(Beginning of Selected passage)

(no subject)
Oct. 12th, 2004 08:58 pmI find myself thinking that *friendship* is harder to write than passionate erotic connection, maybe, just as happy marriage is harder to write than angsty breakup. I mean, sure, slash is all about finding the erotic possibilities within male friendships, male emotional connections, and actualizing them in physical sexual connections. And there is for sure an erotic vibe of sorts between Fraser and Vecchio -- that *ping* of attraction between matter and antimatter, the familiar self and the strange, alien *other.* But the real beauty of Fraser/Vecchio (to me, I mean, in my own conceptualization) is that it *doesn't* get actualized in any overt way, that it shimmers and glimmers and then is backed away from, as the two of them see their differences and take their different paths. The friendship is always there, and it's stronger, in a way, because they won't ever entirely meet each other's needs. There's always that gulf, that respect for the integrity their differences, the sort of formality of their standard jibes and snarks and the roles that they play with each other. They had to *create* their connection, it wasn't just a matter of hormones and passion, and the ease that it acquires with time is a product of ... um, effort, or accommodation, or learning, it's not click-spark-*boom*. And I dig that, but ... garrgh. I need to somehow get this in a story, I'm not making much sense trying to explain it.

(End of Selected passage)
(Beginning of Supplied data)

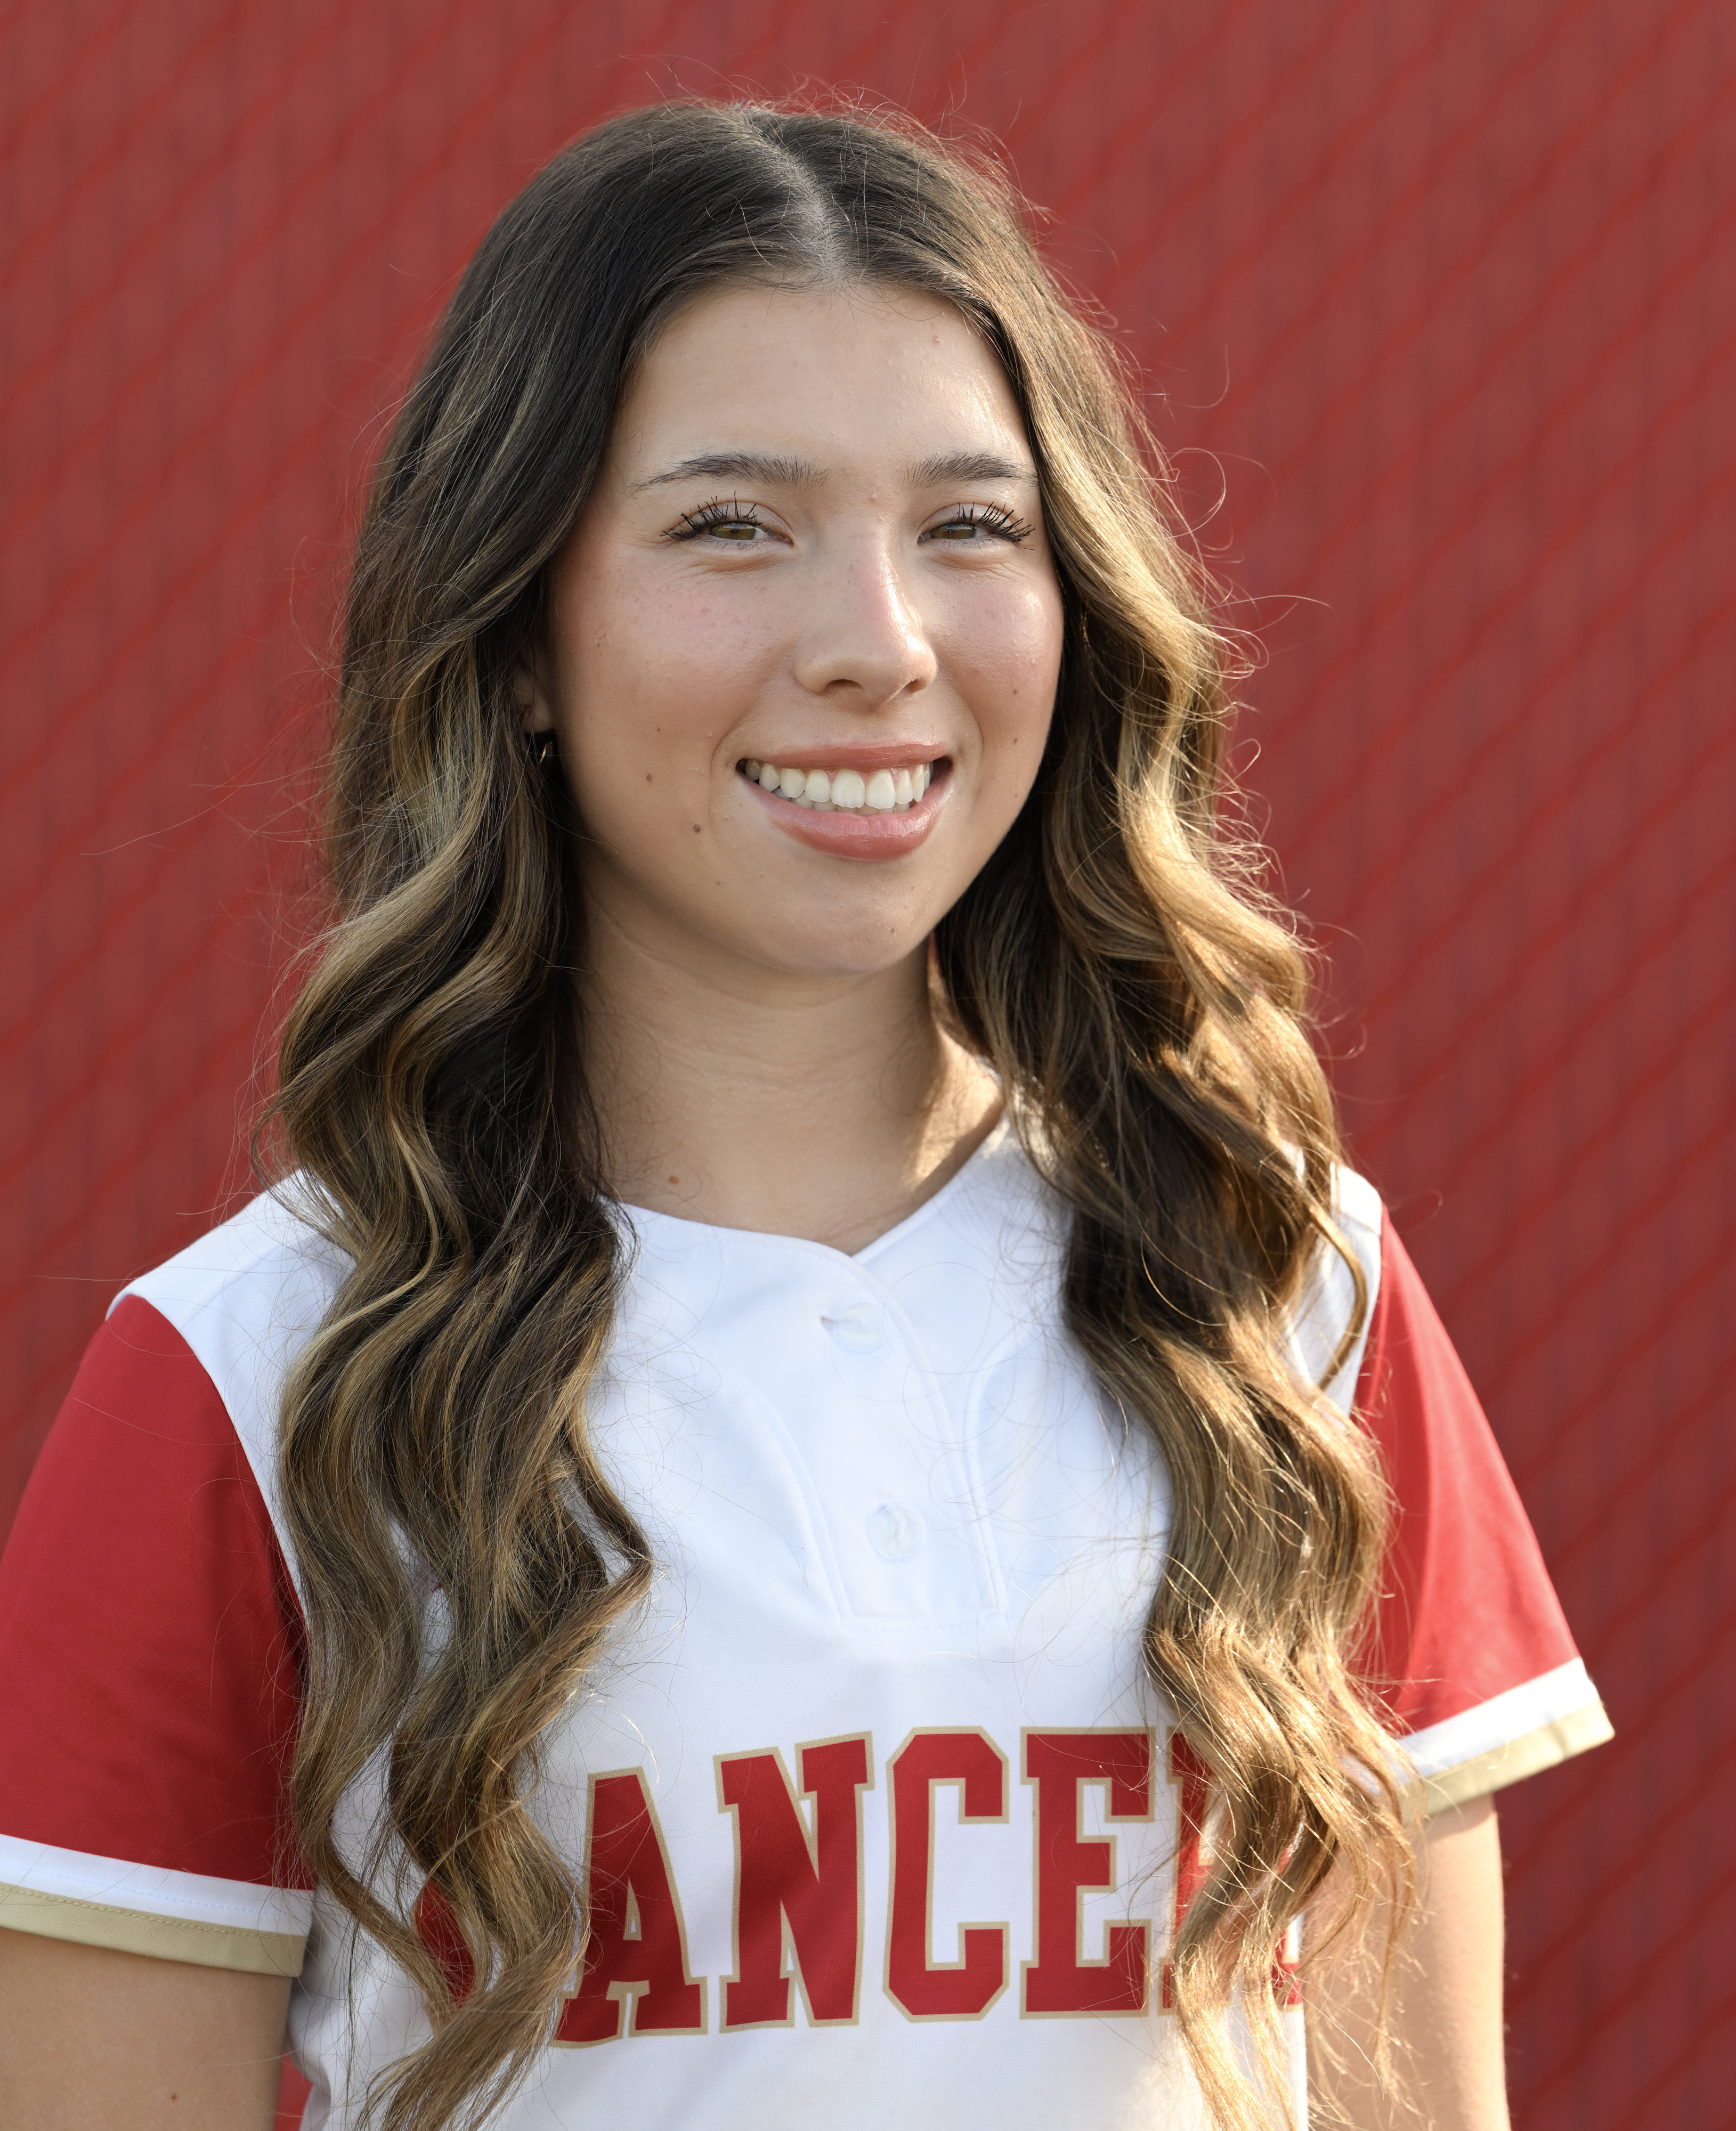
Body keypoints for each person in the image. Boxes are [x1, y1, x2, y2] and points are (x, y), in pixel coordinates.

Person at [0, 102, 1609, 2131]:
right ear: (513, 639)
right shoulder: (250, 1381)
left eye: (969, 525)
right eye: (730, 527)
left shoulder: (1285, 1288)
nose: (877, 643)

(End of Supplied data)

**Exercise details:** Reproduce the journal entry on writing friendship in full, word for word. The listing bears no relation to the journal entry.

**Solution to this exercise:**
(no subject)
Oct. 12th, 2004 08:58 pmI find myself thinking that *friendship* is harder to write than passionate erotic connection, maybe, just as happy marriage is harder to write than angsty breakup. I mean, sure, slash is all about finding the erotic possibilities within male friendships, male emotional connections, and actualizing them in physical sexual connections. And there is for sure an erotic vibe of sorts between Fraser and Vecchio -- that *ping* of attraction between matter and antimatter, the familiar self and the strange, alien *other.* But the real beauty of Fraser/Vecchio (to me, I mean, in my own conceptualization) is that it *doesn't* get actualized in any overt way, that it shimmers and glimmers and then is backed away from, as the two of them see their differences and take their different paths. The friendship is always there, and it's stronger, in a way, because they won't ever entirely meet each other's needs. There's always that gulf, that respect for the integrity their differences, the sort of formality of their standard jibes and snarks and the roles that they play with each other. They had to *create* their connection, it wasn't just a matter of hormones and passion, and the ease that it acquires with time is a product of ... um, effort, or accommodation, or learning, it's not click-spark-*boom*. And I dig that, but ... garrgh. I need to somehow get this in a story, I'm not making much sense trying to explain it.